+++ Excerpted text +++
First Insights into the Syntax of Slovene Student Writing: A Statistical Analysis of Šolar 3.0 vs. Učbeniki 1.0

Tina Munda, Špela Arhar Holdt


Abstract
This study investigates the syntactic features of Slovene student writing by comparing essays from the Šolar 3.0 corpus (ages 13–19; primary and secondary school levels) with textbook texts from the Učbeniki 1.0 corpus aligned to the same educational stages. We apply quantitative syntactic analysis at two complementary levels: clause-type frequency (coordination, parataxis, and four types of subordination) and tree-based syntactic complexity measures (number of clauses, clauses per T-unit, and maximum parse-tree depth). Results show that students heavily rely on coordination and specific subordinate clauses (especially object and adverbial), producing more clauses per sentence and per T-unit than textbooks. However, their sentences tend to exhibit flatter syntactic structures, with shallower embedding in primary school and only modest increases in tree depth by secondary school. These findings reveal a divergence between surface-level complexity and hierarchical depth, highlighting developmental trends and instructional targets in written syntactic maturity. We conclude by discussing implications for syntactic development and directions for future research.
+++
Request 1
Answer these questions about the Slovene syntax abstract:
(a) What age range do the Šolar 3.0 essays cover?
(b) Which two kinds of subordinate clauses do students rely on especially?
(c) What three tree-based complexity measures does the study use?
The abstract and the entries are unrelated to each other.
+++ Working data +++
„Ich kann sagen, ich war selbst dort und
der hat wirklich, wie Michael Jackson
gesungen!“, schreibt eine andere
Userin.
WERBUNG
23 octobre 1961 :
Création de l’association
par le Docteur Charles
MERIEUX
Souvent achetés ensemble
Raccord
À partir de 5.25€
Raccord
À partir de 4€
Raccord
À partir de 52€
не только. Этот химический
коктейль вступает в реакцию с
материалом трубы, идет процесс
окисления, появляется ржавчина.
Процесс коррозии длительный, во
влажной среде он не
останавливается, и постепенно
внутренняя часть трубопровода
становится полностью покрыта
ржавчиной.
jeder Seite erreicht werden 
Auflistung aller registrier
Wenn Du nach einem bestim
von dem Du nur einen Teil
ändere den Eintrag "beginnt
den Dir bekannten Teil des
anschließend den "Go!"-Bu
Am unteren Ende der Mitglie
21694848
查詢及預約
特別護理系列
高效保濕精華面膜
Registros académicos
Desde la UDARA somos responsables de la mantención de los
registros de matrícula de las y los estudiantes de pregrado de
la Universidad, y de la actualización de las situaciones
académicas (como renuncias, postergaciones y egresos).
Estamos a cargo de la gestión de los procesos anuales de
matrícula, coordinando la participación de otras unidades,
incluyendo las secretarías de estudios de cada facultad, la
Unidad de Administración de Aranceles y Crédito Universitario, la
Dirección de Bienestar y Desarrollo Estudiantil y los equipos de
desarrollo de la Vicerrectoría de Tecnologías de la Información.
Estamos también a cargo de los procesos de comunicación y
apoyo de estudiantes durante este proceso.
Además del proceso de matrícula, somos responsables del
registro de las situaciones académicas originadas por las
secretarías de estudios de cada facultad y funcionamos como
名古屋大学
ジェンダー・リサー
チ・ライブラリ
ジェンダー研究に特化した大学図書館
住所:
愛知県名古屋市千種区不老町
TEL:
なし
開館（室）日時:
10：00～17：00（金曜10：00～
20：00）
+++
Request 2
Arrange the entries as a JSON list of strings, one string per line, leaving out blank lines. Start with the first line of the entries and go through the line containing "коктейль вступает в реакцию с".

Answer box 1
(a) Ages 13–19.
(b) Object and adverbial clauses.
(c) Number of clauses, clauses per T-unit, and maximum parse-tree depth.

Answer box 2
[
  "„Ich kann sagen, ich war selbst dort und",
  "der hat wirklich, wie Michael Jackson",
  "gesungen!“, schreibt eine andere",
  "Userin.",
  "WERBUNG",
  "23 octobre 1961 :",
  "Création de l’association",
  "par le \u0003Docteur Charles",
  "MERIEUX",
  "Souvent achetés ensemble",
  "Raccord",
  "À partir de 5.25€",
  "Raccord",
  "À partir de 4€",
  "Raccord",
  "À partir de 52€",
  "не только. Этот химический",
  "коктейль вступает в реакцию с"
]